_Instructions to follow_: When a line of the records below contains the string "evenodd", copy that whole line.

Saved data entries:
• • • • • • •
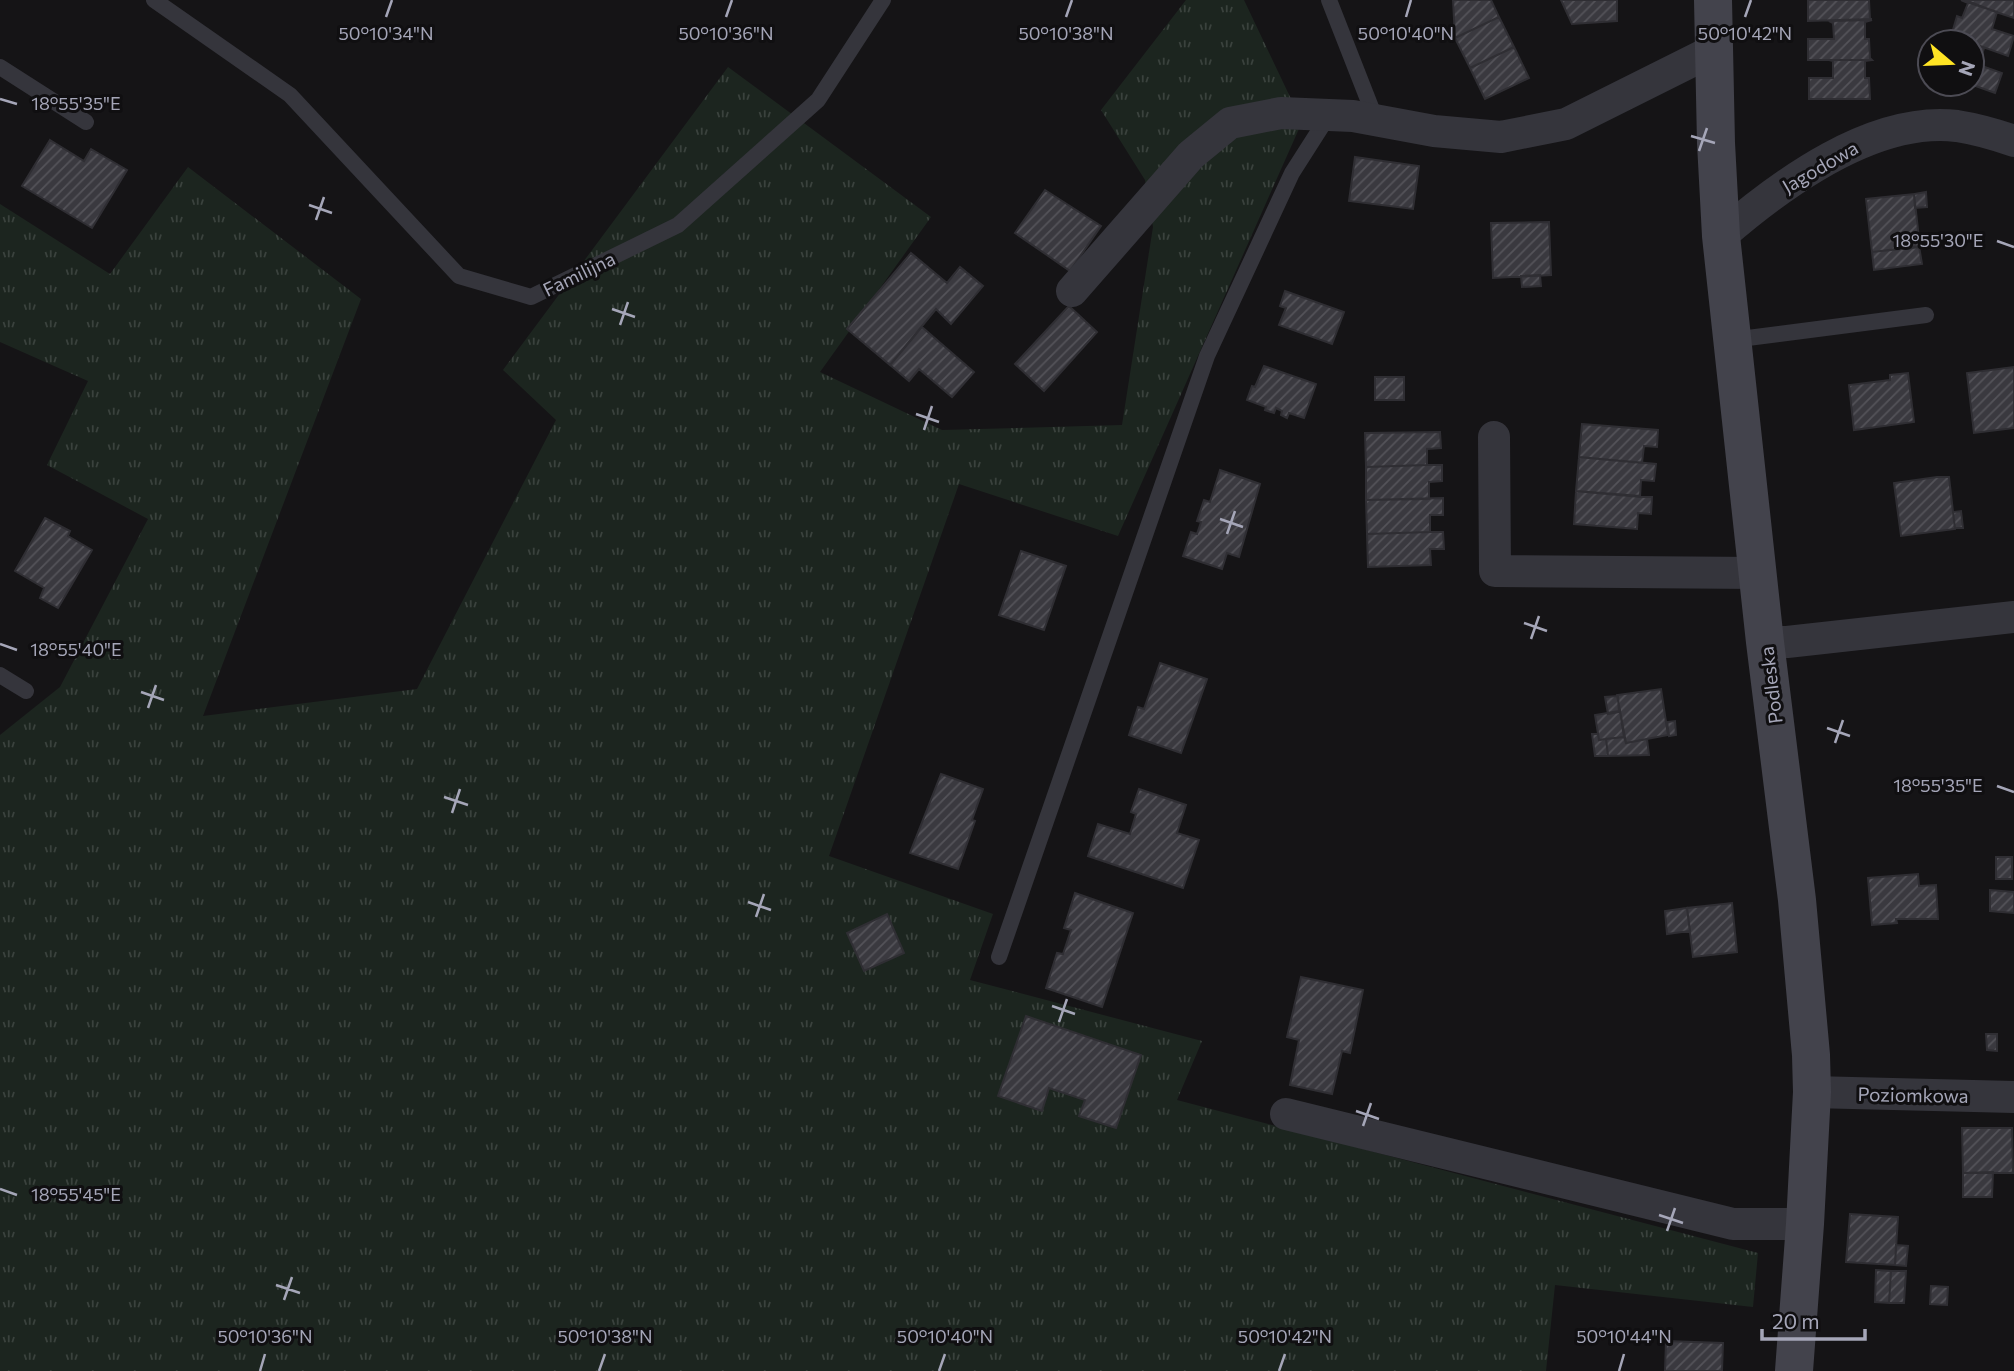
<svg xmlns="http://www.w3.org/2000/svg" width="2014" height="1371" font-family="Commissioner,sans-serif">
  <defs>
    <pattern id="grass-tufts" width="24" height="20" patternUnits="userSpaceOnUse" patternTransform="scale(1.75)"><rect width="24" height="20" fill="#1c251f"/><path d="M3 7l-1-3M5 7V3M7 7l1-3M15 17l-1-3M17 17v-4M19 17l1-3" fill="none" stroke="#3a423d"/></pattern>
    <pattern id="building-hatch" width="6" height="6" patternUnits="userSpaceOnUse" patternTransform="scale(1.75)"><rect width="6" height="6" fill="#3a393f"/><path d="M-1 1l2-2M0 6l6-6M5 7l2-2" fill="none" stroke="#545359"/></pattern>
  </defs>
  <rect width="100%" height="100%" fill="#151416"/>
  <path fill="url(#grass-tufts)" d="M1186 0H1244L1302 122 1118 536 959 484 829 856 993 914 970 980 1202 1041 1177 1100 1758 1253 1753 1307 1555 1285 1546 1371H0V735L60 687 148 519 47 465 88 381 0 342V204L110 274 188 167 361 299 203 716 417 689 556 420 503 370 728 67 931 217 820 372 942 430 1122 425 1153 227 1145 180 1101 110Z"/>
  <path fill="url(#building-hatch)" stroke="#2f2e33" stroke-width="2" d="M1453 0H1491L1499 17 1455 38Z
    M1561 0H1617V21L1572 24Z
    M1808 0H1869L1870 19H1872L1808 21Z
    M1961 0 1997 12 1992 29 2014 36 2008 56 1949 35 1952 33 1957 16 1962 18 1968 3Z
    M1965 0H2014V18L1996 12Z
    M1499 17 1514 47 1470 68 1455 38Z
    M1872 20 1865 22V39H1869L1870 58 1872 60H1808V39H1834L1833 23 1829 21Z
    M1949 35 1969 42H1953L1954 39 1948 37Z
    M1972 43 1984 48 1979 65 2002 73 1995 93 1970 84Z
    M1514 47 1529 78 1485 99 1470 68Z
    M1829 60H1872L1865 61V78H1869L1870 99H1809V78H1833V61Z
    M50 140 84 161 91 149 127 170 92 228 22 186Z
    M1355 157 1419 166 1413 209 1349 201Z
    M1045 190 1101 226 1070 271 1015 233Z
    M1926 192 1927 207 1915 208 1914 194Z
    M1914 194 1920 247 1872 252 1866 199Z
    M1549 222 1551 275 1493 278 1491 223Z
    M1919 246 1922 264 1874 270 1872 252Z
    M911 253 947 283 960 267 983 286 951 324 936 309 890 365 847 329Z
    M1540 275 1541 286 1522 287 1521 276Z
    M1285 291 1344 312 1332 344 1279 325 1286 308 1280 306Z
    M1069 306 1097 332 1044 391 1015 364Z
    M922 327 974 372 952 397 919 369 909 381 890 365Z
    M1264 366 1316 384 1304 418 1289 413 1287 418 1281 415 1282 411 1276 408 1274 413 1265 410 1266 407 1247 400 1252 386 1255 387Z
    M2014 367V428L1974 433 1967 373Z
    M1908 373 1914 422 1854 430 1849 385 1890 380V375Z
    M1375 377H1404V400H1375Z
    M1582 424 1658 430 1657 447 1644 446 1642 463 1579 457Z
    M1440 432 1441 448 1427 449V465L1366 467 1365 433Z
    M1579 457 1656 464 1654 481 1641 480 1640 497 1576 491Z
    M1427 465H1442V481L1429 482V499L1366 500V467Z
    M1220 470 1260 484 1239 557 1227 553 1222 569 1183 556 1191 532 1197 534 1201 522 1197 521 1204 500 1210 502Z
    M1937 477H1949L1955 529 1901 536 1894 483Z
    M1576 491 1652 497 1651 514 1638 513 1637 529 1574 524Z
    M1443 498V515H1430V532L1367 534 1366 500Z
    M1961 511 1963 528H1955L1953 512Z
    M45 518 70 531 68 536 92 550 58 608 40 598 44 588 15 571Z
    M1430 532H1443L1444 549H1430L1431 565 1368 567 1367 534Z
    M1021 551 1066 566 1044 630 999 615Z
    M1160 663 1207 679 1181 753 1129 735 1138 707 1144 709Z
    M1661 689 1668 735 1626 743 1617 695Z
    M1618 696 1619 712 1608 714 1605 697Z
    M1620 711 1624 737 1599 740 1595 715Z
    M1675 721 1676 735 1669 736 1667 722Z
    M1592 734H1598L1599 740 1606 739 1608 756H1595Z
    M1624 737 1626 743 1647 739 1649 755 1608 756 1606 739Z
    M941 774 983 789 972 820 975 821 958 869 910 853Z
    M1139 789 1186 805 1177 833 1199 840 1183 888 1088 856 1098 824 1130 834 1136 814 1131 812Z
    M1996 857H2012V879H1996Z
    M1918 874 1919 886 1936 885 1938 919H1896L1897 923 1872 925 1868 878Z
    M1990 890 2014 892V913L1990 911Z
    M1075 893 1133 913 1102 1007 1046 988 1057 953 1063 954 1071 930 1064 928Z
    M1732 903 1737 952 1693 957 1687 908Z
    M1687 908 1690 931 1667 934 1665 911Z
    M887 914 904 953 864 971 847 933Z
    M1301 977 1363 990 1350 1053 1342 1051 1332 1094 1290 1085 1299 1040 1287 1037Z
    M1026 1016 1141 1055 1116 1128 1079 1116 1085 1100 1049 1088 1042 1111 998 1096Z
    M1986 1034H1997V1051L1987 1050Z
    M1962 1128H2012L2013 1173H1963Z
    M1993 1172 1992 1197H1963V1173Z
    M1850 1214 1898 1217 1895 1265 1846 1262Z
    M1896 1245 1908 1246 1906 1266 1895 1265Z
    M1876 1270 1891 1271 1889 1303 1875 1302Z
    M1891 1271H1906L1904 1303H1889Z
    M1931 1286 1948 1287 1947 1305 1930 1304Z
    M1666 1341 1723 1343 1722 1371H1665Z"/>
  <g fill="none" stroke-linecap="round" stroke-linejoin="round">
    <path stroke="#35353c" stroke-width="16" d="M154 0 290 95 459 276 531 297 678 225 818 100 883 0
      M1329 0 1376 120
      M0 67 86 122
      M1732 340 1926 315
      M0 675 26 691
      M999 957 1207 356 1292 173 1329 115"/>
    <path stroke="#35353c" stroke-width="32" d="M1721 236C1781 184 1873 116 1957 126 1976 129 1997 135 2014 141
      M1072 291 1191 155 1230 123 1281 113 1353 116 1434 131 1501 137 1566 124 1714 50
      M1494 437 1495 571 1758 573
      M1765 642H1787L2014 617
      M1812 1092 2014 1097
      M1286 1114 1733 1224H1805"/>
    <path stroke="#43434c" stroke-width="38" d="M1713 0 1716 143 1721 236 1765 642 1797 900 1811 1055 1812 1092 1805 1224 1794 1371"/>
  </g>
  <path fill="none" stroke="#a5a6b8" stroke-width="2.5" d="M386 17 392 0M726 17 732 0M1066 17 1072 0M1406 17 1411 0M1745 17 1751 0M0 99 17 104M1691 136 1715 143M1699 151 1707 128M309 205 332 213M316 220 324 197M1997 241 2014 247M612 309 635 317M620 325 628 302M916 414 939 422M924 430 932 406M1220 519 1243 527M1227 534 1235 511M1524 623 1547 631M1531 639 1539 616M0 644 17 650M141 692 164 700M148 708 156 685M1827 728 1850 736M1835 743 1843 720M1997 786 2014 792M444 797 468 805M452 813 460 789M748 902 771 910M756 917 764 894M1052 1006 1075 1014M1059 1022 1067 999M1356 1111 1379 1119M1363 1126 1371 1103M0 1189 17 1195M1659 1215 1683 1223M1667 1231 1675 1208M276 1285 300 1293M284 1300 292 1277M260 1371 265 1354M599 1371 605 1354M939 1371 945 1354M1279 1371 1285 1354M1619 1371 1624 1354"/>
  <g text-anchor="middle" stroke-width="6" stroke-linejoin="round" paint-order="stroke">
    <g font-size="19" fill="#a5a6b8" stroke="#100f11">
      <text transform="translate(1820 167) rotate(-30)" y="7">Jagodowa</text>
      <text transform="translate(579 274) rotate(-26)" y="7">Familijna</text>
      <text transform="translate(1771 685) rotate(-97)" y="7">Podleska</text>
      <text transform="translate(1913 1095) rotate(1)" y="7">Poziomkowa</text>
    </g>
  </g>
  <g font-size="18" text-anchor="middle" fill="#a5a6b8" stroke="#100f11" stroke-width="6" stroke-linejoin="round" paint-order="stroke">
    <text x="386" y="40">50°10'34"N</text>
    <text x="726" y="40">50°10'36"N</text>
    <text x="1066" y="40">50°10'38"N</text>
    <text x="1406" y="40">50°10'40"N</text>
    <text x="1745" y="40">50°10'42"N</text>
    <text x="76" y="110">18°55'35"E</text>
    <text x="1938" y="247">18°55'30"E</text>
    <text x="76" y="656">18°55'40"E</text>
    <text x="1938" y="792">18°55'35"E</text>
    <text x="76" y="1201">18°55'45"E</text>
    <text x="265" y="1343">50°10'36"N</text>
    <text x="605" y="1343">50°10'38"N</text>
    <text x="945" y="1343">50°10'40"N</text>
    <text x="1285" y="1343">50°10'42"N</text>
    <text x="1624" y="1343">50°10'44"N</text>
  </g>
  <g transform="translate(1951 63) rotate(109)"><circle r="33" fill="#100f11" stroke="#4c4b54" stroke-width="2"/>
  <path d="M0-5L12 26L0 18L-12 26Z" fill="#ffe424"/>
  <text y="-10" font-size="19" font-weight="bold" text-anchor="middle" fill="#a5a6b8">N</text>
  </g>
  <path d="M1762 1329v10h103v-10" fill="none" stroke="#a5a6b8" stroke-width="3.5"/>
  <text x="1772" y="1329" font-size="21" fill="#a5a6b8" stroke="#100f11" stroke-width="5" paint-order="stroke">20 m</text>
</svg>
• • • • • • •
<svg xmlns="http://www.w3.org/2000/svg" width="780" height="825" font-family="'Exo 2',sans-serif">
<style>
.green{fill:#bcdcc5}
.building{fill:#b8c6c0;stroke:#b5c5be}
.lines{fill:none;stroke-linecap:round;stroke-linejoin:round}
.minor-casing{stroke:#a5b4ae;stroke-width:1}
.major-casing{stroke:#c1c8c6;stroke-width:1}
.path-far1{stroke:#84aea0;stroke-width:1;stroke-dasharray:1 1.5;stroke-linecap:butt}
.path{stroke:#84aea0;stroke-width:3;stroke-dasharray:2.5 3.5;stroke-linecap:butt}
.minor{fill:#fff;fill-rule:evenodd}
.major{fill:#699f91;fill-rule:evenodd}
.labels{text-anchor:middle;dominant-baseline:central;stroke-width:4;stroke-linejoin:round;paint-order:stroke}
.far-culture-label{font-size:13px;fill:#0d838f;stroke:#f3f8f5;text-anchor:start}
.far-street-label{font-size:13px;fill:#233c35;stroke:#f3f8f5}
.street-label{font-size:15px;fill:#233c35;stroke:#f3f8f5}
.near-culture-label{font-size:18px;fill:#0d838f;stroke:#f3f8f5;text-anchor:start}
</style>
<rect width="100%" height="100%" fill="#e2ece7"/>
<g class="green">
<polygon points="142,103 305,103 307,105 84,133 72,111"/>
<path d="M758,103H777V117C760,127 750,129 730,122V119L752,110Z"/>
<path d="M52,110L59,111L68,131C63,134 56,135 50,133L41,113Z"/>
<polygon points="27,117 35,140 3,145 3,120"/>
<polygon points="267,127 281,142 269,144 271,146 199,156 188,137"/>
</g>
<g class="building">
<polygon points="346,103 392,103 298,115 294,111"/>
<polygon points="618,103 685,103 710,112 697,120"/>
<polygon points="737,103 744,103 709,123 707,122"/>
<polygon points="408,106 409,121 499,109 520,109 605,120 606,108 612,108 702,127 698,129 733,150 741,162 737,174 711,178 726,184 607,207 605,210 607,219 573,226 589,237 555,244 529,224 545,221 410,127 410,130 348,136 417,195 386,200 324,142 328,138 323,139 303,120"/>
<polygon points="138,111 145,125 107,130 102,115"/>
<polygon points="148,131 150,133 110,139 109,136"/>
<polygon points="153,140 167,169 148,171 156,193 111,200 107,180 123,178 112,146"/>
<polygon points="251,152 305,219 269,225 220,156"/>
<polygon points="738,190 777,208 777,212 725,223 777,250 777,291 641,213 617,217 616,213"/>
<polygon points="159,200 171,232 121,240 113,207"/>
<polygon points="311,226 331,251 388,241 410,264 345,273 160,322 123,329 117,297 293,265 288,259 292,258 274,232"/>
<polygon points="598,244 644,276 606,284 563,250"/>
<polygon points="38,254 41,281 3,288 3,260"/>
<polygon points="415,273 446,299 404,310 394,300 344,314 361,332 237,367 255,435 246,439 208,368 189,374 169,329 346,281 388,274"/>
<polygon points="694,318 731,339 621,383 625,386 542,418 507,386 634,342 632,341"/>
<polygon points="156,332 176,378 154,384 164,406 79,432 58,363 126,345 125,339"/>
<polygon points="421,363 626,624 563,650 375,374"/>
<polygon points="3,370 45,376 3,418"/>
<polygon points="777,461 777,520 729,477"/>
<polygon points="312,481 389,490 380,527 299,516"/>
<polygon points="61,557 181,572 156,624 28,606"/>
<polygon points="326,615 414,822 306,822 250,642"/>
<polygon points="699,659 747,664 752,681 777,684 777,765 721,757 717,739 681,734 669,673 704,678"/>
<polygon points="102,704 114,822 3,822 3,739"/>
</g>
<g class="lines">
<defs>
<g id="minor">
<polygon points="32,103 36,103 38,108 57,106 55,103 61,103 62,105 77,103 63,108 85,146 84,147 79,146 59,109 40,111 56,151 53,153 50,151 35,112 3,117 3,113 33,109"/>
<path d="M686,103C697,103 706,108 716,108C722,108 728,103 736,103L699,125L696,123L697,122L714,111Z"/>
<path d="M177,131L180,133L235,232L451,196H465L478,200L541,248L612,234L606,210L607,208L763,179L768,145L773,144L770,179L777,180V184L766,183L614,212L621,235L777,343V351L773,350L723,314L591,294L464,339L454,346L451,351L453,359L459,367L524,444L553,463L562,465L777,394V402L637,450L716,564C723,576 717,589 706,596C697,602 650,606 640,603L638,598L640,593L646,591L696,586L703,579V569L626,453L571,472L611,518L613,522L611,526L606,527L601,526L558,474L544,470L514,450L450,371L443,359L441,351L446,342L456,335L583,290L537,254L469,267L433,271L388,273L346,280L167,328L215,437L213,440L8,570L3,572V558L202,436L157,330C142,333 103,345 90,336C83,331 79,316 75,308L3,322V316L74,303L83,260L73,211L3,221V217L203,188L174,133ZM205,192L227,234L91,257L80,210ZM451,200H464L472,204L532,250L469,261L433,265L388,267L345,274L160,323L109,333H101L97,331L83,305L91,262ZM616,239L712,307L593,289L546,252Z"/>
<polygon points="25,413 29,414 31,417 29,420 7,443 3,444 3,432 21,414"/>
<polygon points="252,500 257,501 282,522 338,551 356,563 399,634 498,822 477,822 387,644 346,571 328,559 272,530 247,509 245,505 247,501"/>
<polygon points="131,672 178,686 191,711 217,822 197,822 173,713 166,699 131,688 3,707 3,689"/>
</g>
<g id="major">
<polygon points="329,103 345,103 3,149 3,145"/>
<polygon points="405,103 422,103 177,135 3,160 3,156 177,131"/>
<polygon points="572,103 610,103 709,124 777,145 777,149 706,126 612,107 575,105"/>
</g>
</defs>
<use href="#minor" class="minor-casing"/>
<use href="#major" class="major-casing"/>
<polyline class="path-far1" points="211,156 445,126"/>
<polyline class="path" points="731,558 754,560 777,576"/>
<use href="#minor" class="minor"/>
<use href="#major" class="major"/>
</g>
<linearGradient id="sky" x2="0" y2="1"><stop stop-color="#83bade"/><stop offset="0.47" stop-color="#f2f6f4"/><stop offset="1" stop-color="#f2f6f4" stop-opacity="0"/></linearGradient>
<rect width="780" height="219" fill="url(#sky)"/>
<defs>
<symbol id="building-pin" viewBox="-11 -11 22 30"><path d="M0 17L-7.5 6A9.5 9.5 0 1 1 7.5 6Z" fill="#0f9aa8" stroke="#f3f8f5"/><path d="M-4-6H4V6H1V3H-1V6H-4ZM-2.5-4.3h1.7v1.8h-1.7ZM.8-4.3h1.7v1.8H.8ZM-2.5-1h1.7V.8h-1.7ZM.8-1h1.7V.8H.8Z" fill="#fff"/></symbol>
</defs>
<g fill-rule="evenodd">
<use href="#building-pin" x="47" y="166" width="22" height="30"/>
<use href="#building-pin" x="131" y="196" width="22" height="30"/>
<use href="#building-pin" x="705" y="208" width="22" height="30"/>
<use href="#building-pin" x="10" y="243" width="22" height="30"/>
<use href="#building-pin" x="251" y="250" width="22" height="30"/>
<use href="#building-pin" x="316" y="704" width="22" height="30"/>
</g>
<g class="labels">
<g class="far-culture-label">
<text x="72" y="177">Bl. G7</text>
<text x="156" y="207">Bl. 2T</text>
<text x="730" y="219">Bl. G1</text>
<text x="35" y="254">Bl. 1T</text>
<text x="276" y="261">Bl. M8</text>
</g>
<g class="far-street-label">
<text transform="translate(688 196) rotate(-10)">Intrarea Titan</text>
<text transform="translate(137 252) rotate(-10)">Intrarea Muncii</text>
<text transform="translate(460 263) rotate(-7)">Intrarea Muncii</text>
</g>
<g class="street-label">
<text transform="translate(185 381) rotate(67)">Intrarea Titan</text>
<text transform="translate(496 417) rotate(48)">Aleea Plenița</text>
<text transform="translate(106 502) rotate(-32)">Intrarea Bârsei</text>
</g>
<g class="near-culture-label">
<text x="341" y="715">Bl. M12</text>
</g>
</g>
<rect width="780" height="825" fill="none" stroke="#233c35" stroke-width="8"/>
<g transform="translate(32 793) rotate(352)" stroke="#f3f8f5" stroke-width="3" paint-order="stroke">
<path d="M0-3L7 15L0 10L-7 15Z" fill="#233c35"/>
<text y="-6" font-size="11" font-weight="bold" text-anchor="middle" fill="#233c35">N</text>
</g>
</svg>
• • • • • • •
_Solution for this task_:
.minor{fill:#fff;fill-rule:evenodd}
.major{fill:#699f91;fill-rule:evenodd}
<g fill-rule="evenodd">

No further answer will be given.